> [Exercise goal] Exactly as they appear, output all of the records. Skip any images.

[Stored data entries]
* * * *

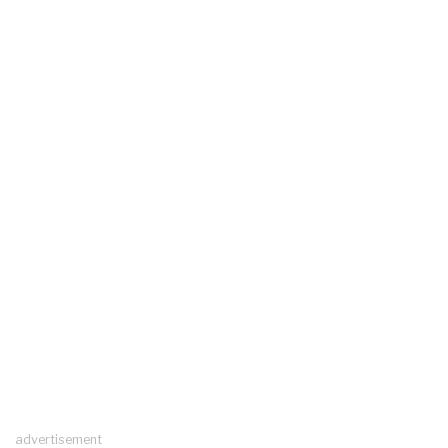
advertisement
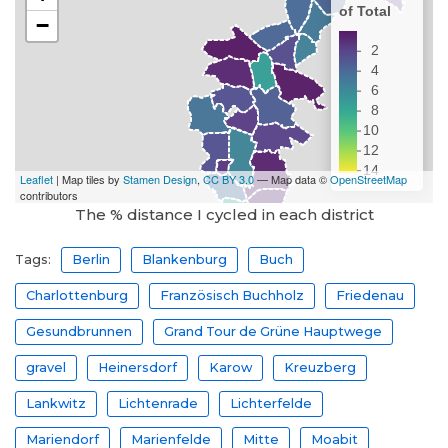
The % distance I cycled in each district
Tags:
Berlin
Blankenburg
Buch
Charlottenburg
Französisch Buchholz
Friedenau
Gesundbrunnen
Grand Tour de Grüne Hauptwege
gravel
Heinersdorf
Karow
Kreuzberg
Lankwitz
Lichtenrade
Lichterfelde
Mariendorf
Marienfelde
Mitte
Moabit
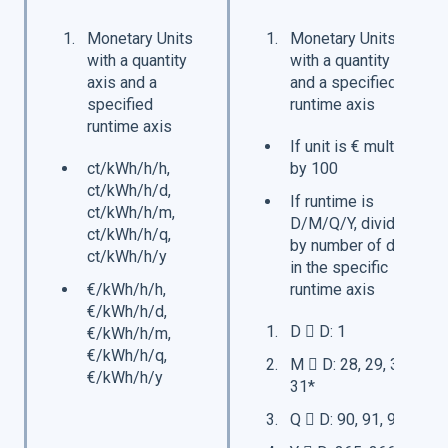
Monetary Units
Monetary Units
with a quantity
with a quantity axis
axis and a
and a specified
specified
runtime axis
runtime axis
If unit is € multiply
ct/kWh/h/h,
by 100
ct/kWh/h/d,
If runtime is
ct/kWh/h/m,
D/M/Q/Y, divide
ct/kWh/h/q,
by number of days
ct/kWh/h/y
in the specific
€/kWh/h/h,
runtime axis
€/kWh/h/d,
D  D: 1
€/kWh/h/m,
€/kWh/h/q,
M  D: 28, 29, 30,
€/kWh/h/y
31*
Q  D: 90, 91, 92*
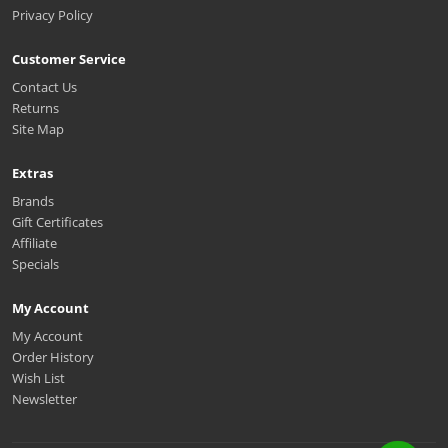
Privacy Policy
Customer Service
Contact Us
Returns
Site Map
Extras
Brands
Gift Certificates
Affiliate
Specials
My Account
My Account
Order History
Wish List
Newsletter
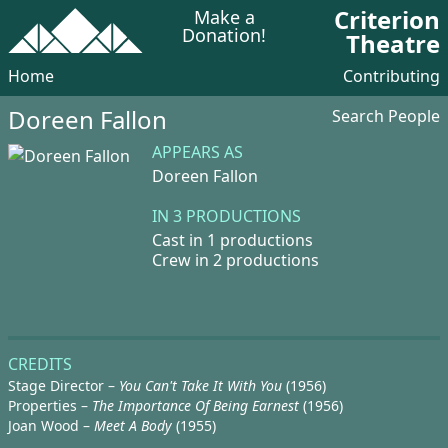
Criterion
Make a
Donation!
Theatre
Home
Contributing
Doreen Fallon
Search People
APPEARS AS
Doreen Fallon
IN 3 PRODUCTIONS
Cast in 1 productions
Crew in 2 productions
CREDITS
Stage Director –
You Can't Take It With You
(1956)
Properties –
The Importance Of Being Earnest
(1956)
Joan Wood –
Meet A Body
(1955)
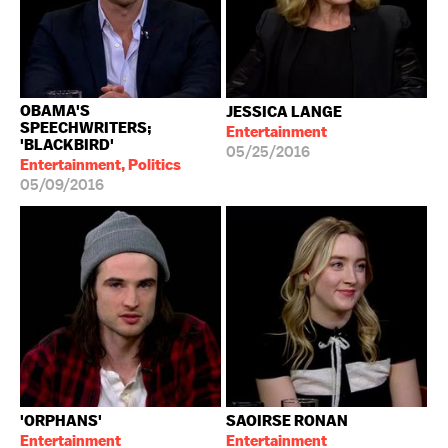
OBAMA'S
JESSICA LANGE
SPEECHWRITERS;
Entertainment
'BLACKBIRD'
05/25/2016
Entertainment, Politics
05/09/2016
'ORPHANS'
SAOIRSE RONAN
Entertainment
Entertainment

* * * *

> [Your response]
advertisement
The % distance I cycled in each district
Tags:
Berlin
Blankenburg
Buch
Charlottenburg
Französisch Buchholz
Friedenau
Gesundbrunnen
Grand Tour de Grüne Hauptwege
gravel
Heinersdorf
Karow
Kreuzberg
Lankwitz
Lichtenrade
Lichterfelde
Mariendorf
Marienfelde
Mitte
Moabit
Monetary Units
Monetary Units
with a quantity
with a quantity axis
axis and a
and a specified
specified
runtime axis
runtime axis
If unit is € multiply
ct/kWh/h/h,
by 100
ct/kWh/h/d,
If runtime is
ct/kWh/h/m,
D/M/Q/Y, divide
ct/kWh/h/q,
by number of days
ct/kWh/h/y
in the specific
€/kWh/h/h,
runtime axis
€/kWh/h/d,
D  D: 1
€/kWh/h/m,
€/kWh/h/q,
M  D: 28, 29, 30,
€/kWh/h/y
31*
Q  D: 90, 91, 92*
Privacy Policy
Customer Service
Contact Us
Returns
Site Map
Extras
Brands
Gift Certificates
Affiliate
Specials
My Account
My Account
Order History
Wish List
Newsletter
Criterion
Make a
Donation!
Theatre
Home
Contributing
Doreen Fallon
Search People
APPEARS AS
Doreen Fallon
IN 3 PRODUCTIONS
Cast in 1 productions
Crew in 2 productions
CREDITS
Stage Director –
You Can't Take It With You
(1956)
Properties –
The Importance Of Being Earnest
(1956)
Joan Wood –
Meet A Body
(1955)
OBAMA'S
JESSICA LANGE
SPEECHWRITERS;
Entertainment
'BLACKBIRD'
05/25/2016
Entertainment, Politics
05/09/2016
'ORPHANS'
SAOIRSE RONAN
Entertainment
Entertainment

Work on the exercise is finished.